- _Task item 1_
Copy the listing that follows the forum thread below word for word, and leave the pictures out of your copy.

═════ Source text ═════

# Simulcast: Loud high pitched whine



## lysergicfuneral (Aug 28, 2019)

Hi, first I have to preface that I bought this prebuilt on Reverb and it has been bought and sold a few times, so it's would be to track down the original builder, I figure it is best to ask here.

I got this pedal a few weeks ago and it worked great. I rearranged my board and now I get a high pitched whining noise when turning up the Drive control. This happens at about 2 o'clock in both high and low gain mode and not at all in the middle. I've tried different power plugs from my power supply, cables, and amps. I'm not experienced with building or troubleshooting, but the only thing I noticed is moving the input signal wire changes the intensity of the whine but doesn't remove it (wire seen in orange in the build sheet, yellow in this build).

Any ideas for a novice? Thanks.


----------



## zgrav (Aug 28, 2019)

try running it from a battery to see if the whine goes away.  that will let you see if the noise is coming from inside your pedal or from the effects and power supply outside of it.    also try putting your board back in the prior order to see if the noise goes away so you can tell if something in your pedal changed or if the noise is based on whatever is different in your new arrangement.    I had a similar issue with pedals on my board that were noisy in some places but not in others and the issue went away when I put in a new power supply.


----------



## lysergicfuneral (Aug 28, 2019)

It doesn't have a 9v connection, so that's out. I tried running it directly from a 9v wall wart with no change. This happens with other pedals and also just alone on the ground. So I'm pretty confident that it's something in the pedal. It wasn't dropped or abused, so it's weird that it suddenly developed this issue.

Would it be asking too much to ask for a refund?


----------



## zgrav (Aug 28, 2019)

I can't tell if you are trying to track down the builder to ask for a refund, but that sounds like a long shot for a pedal that has gone through multiple owners.  You could check with the person that sold it to you to see if you could return it, but it may be a stretch to even ask that person for a refund if it worked when you got it.   Maybe Reverb has a return policy as well that would come into play, so that is another thing you could check.

As for the problem you are having with your pedal, if it is because a part on the pedal went bad, you could roll up your leaves and try to learn about the pedal and see if you could fix.  That is really what the forums on this site are for, and I'm sure folks would offer helpful suggestions.


----------



## lysergicfuneral (Aug 28, 2019)

I guess it doesn't hurt to ask. I'd just be asking from the guy I bought it from. If that doesn't work out, I'll have to get in there and figure it out like you said. Thanks.


----------



## zgrav (Aug 28, 2019)

Good luck!


----------

═════ Exercise data ═════

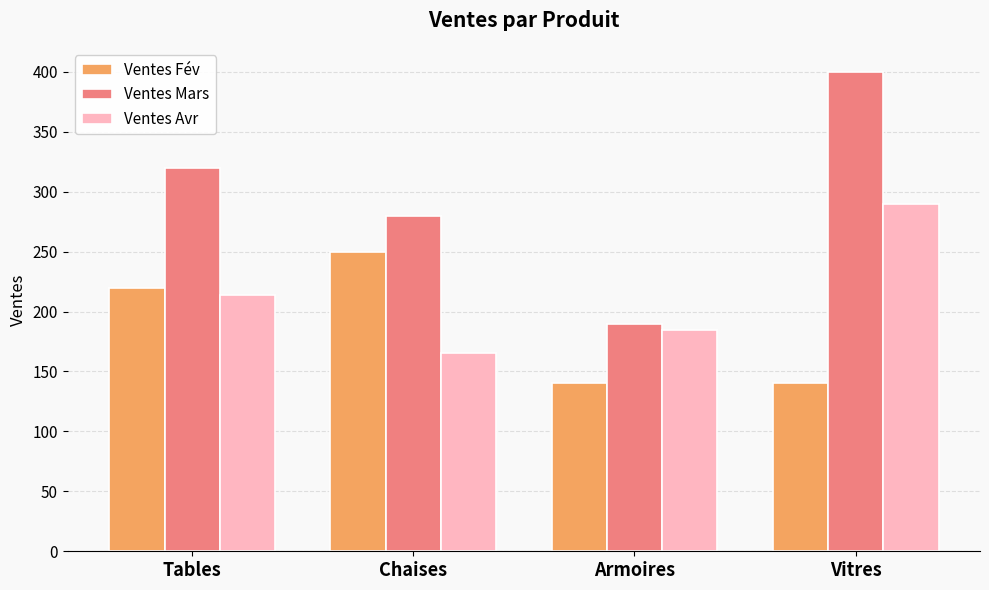

The Ventes Mars series shows 82 at Chaises. True or false?

False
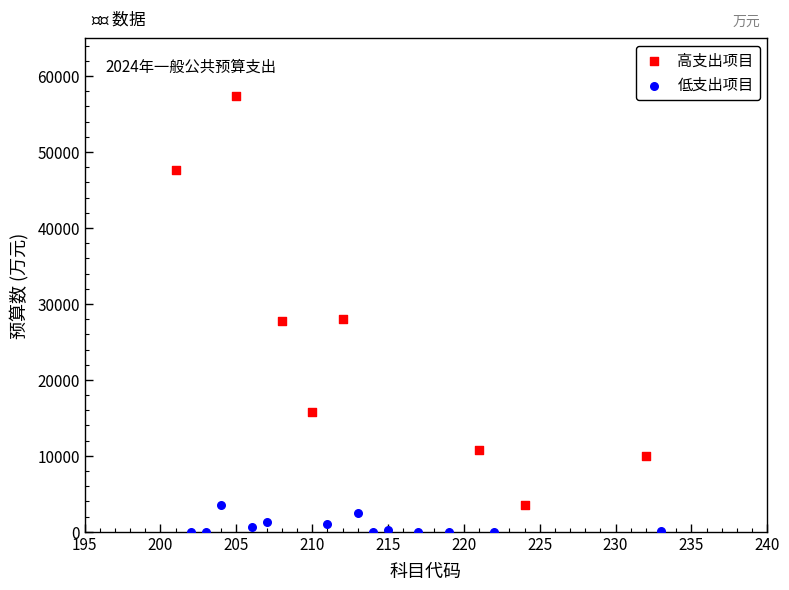

Which series has the largest Y range (max minus min)?

高支出项目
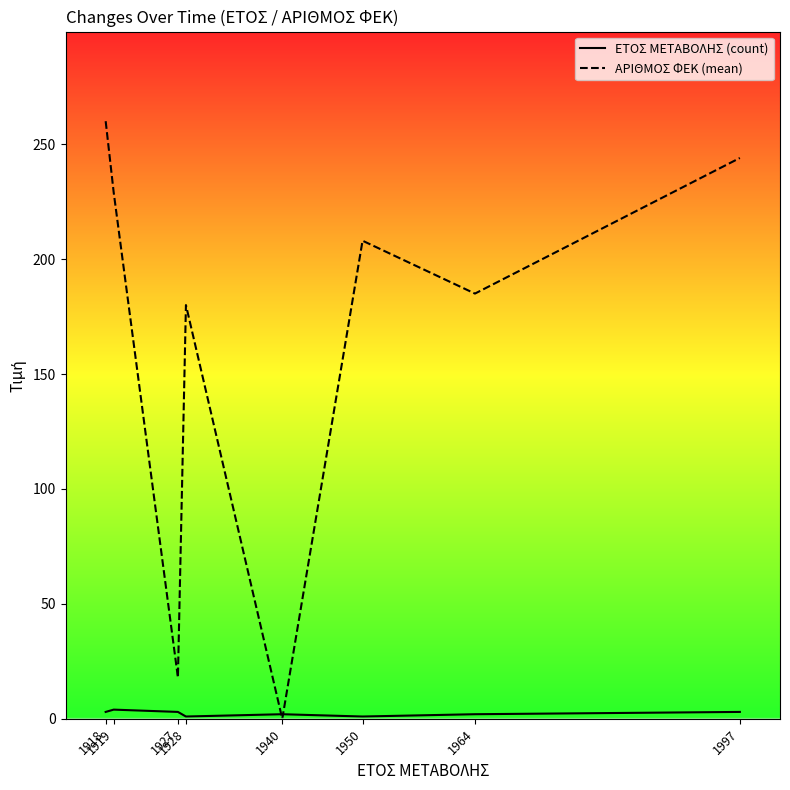

What is the difference between the maximum and minimum values in the ΕΤΟΣ ΜΕΤΑΒΟΛΗΣ (count) series?

3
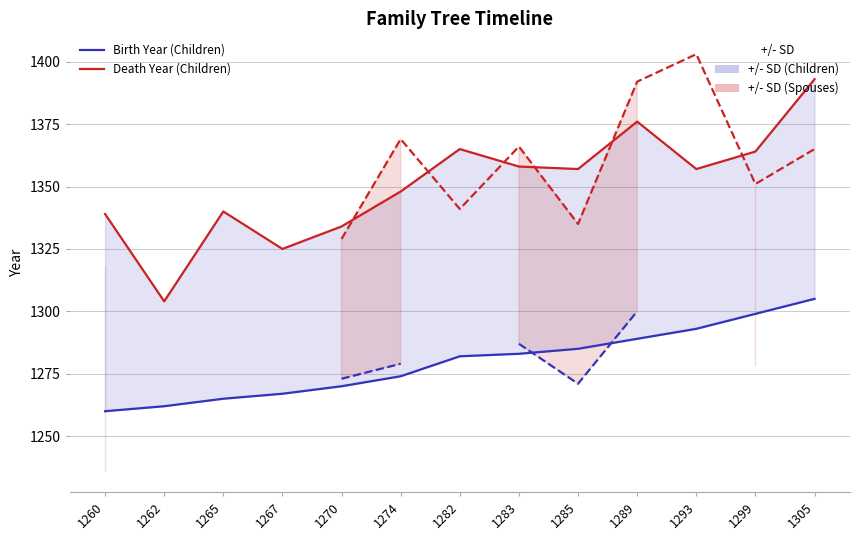

True or false: Death Year (Spouses) and Birth Year (Children) cross at least once.

False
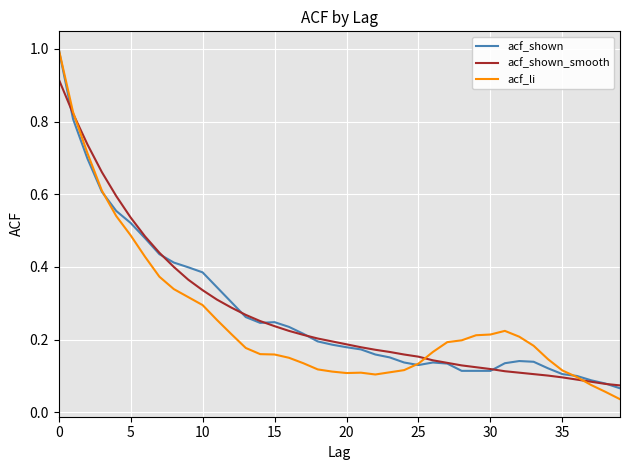

Which series has the widest spread of values?

acf_li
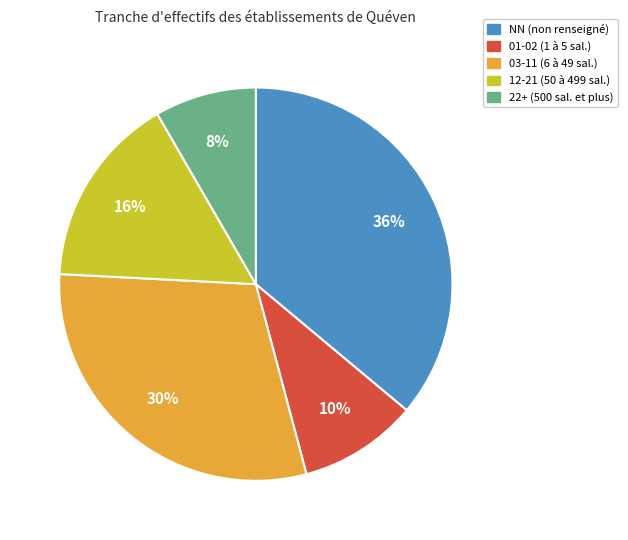

What is the ratio of the value at 22+ (500 sal. et plus) to the value at 12-21 (50 à 499 sal.)?

0.5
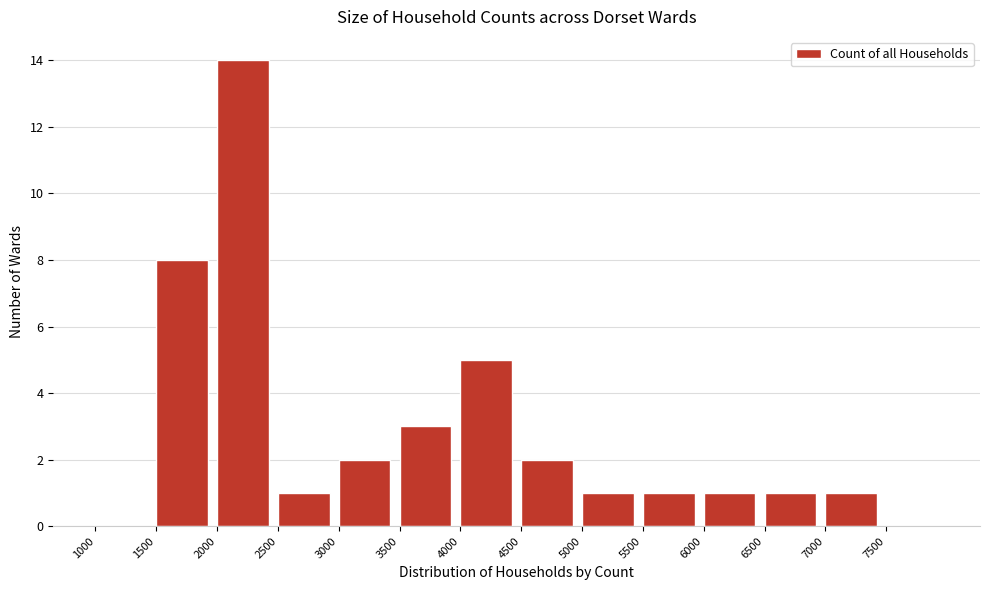

Which range on the x-axis has the tallest bar?

2000 to 2500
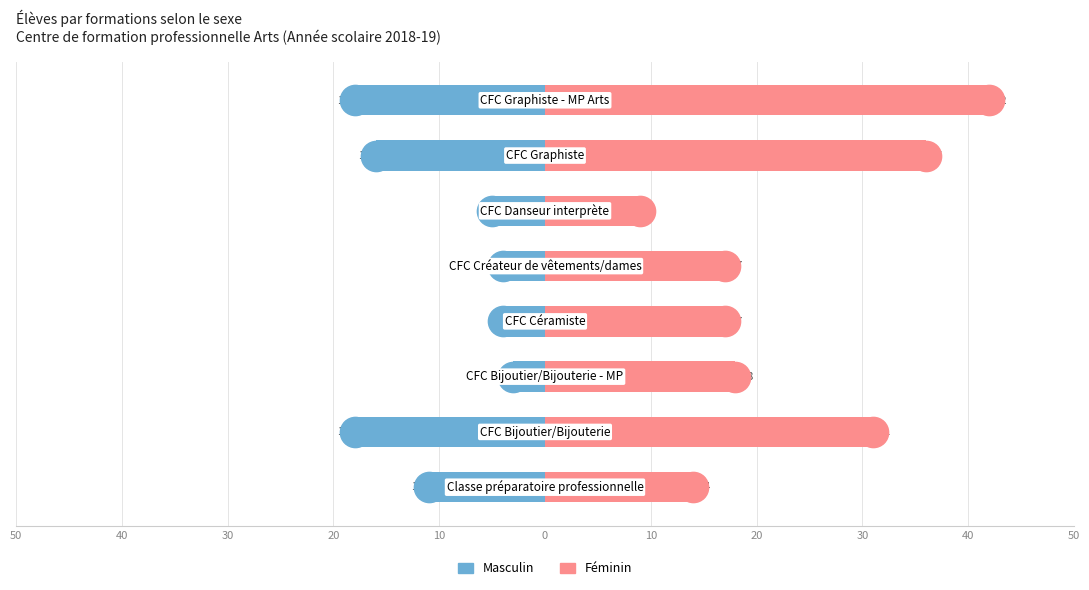

Between 50 and 10, which series saw the biggest shift?

Masculin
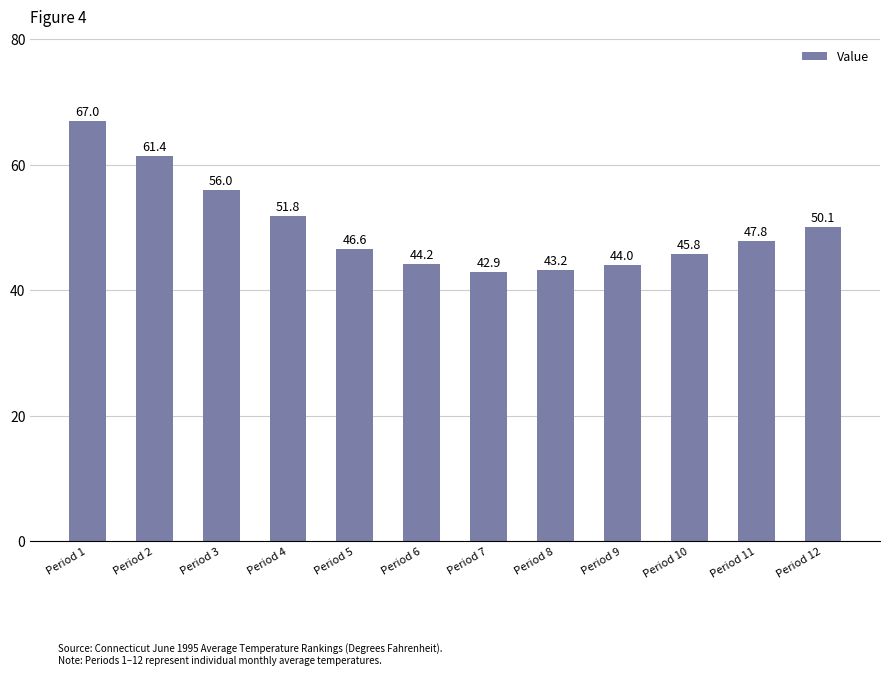

What is the value of the 6th bar from the left?

44.2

═════

- _Task item 2_
In the first post of the forum thread above, lysergicfuneral lists things they tried different versions of. List all of them.

- _Output 1_
The Ventes Mars series shows 82 at Chaises. True or false?

False

Which series has the largest Y range (max minus min)?

高支出项目

What is the difference between the maximum and minimum values in the ΕΤΟΣ ΜΕΤΑΒΟΛΗΣ (count) series?

3

True or false: Death Year (Spouses) and Birth Year (Children) cross at least once.

False

Which series has the widest spread of values?

acf_li

What is the ratio of the value at 22+ (500 sal. et plus) to the value at 12-21 (50 à 499 sal.)?

0.5

Which range on the x-axis has the tallest bar?

2000 to 2500

Between 50 and 10, which series saw the biggest shift?

Masculin

What is the value of the 6th bar from the left?

44.2

- _Output 2_
- Power plugs from the power supply
- Cables
- Amps